Now to Germany, where luxury cars in Berlin have been set on fire and destroyed for the fourth night in a row. It's not clear whether this is typical summertime hooliganism or something else. But with memories of the unrest in London fresh, some citizens and politicians in Germany are worried, and police are urging tough action. NPR's Eric Westervelt reports.

ERIC WESTERVELT: Car arson in Berlin is an old problem, especially in the summertime. For years, far-left activists with a fondness for arson have targeted luxury cars to protest rising rents and other causes. But Berlin police official Thomas Neuendorf says these incidents do not fit that burn-a-Beemer-for-marks pattern.

Mr. THOMAS NEUENDORF (Police Spokesman): (Through translator) It looks ever more likely that we are dealing solely with pyromaniac hooligans who get a thrill out of vandalism. The scene has changed entirely.

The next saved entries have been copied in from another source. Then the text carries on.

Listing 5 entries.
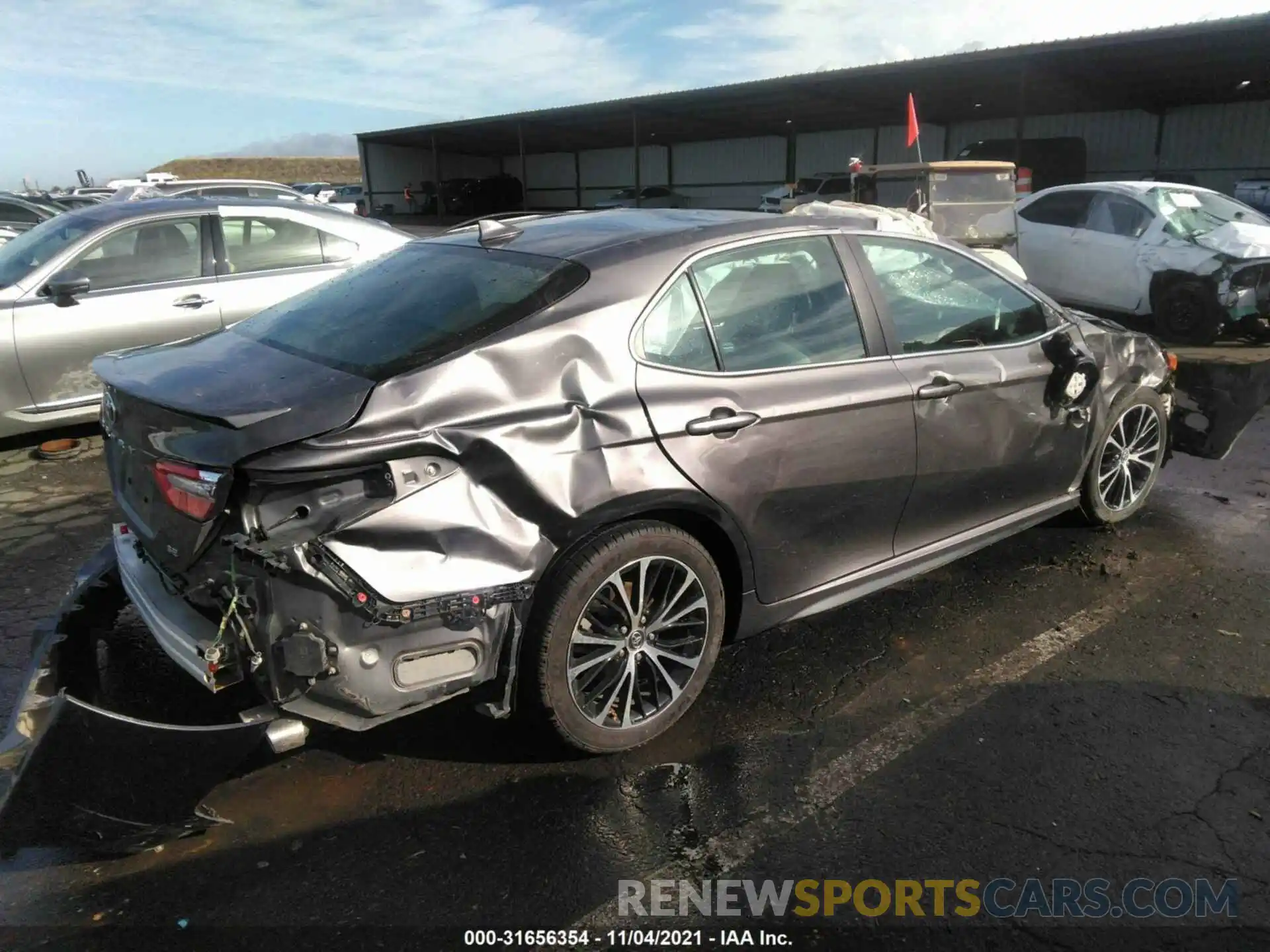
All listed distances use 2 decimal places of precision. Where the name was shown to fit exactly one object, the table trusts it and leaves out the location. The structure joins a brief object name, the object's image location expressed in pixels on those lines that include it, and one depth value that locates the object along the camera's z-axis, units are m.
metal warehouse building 19.89
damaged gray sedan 2.37
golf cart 9.95
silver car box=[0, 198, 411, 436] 5.70
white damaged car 9.27
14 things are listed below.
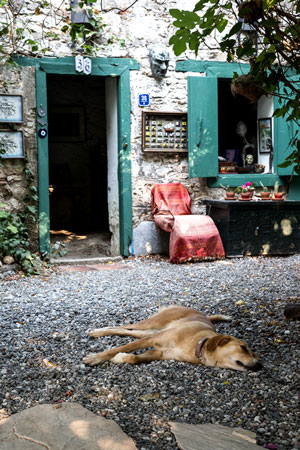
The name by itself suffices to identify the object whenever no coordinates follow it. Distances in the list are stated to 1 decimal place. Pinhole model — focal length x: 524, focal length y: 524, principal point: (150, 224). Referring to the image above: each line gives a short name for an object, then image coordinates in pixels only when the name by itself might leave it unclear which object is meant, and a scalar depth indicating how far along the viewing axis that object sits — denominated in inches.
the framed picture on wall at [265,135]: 315.3
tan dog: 114.8
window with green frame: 294.8
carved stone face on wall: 284.4
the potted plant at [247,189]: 287.5
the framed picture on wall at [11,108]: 264.7
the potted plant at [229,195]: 291.3
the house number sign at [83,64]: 273.1
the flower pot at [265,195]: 292.4
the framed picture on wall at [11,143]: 264.5
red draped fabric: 273.3
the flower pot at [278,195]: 292.6
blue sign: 290.7
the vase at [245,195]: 285.9
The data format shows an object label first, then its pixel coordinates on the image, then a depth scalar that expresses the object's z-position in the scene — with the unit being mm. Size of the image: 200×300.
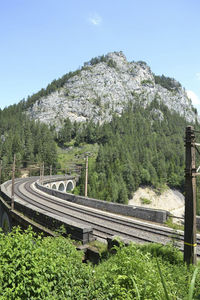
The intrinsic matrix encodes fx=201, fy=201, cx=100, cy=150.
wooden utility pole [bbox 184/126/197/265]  7348
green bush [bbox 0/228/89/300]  3926
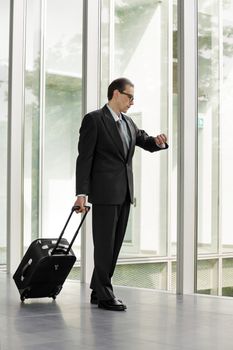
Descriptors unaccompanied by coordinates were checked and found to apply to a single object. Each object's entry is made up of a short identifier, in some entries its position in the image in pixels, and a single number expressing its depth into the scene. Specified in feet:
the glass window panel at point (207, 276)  21.03
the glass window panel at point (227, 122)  20.77
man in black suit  18.06
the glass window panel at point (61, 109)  28.25
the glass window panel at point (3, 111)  31.48
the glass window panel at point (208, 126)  21.21
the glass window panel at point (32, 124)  30.17
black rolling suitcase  19.22
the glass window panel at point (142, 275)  22.97
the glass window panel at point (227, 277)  20.20
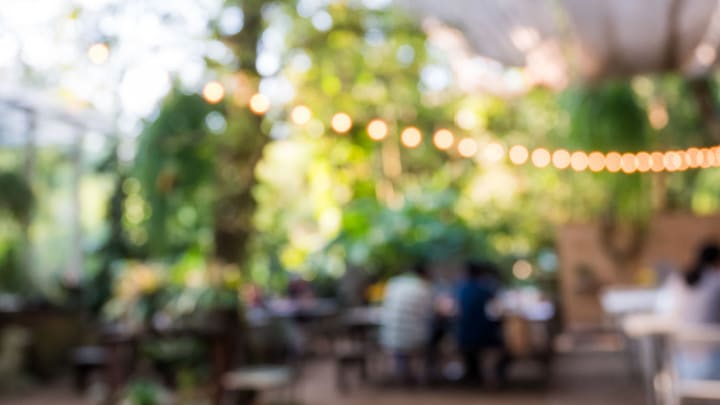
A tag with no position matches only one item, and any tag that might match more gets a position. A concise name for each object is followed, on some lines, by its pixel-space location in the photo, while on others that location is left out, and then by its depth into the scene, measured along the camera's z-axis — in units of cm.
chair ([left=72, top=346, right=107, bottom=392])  962
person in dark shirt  862
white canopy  640
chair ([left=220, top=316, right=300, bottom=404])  666
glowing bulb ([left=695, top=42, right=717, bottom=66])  786
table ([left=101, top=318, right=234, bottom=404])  653
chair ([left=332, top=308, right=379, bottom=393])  921
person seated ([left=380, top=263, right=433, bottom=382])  887
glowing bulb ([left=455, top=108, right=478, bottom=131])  1262
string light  870
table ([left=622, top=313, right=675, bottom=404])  475
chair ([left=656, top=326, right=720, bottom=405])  453
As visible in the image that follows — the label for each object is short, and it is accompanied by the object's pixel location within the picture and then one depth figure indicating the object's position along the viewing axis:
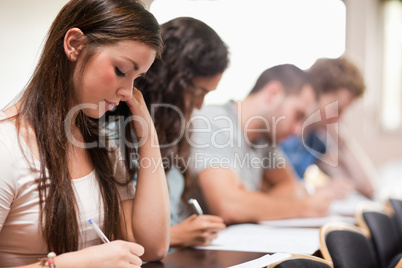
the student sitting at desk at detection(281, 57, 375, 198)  3.12
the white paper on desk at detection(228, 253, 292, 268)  1.61
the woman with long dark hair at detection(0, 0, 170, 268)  1.46
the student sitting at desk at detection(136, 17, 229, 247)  1.89
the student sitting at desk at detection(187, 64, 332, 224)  2.15
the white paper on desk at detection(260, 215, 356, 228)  2.26
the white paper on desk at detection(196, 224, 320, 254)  1.86
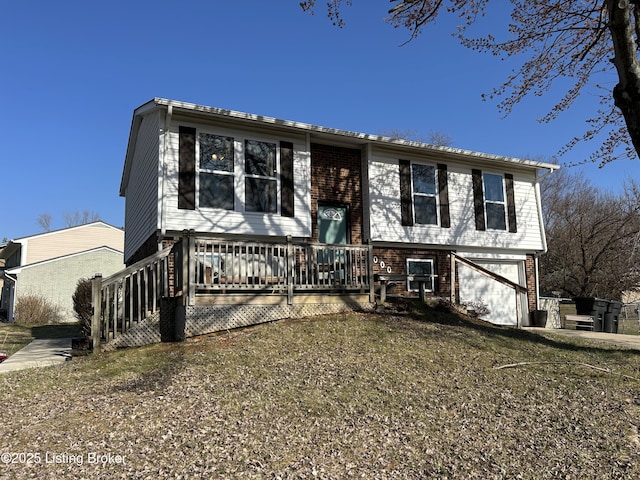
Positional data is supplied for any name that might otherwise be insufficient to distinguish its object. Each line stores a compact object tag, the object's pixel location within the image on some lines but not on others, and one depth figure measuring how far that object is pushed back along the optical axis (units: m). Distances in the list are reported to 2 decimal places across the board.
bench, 15.02
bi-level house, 9.33
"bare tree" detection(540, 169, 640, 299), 24.69
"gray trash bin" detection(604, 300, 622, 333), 15.05
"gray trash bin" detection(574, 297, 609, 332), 14.98
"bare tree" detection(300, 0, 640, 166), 7.54
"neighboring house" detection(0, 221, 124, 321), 25.22
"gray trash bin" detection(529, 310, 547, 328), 14.74
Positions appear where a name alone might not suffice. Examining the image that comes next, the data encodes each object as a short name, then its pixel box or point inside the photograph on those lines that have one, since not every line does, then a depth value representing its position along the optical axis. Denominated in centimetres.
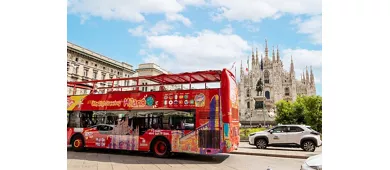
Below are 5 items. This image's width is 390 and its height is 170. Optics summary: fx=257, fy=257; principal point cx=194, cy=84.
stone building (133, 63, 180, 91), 4319
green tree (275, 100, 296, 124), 3666
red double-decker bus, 918
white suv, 1253
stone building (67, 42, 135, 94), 3484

In 2009, we had numerous arson attacks with a clear political motivation. Normally, it was about gentrification and anti-militarism. This spate of arson has none of these characteristics.

WESTERVELT: So far this week, police say some 50 cars have been torched indiscriminately. The chief security expert for the opposition Social Democrats called the wave of arson, quote, a precursor to terrorism. Others have warned it's the start of street unrest like the recent riots and vandalism in London. But police spokesman Neuendorf dismisses that as nonsense.

Mr. NEUENDORF: (Through translator) We're talking about a lone arsonist or a small group of vandals setting fire to cars, one after the other. This is not in any way comparable to the riots in London, nor is it in any way a precursor to terrorism.

WESTERVELT: Police are offering a 5,000 euro, or $7,000, reward and are now using a helicopter with a thermal camera to try to catch the arsonists or lone arsonist.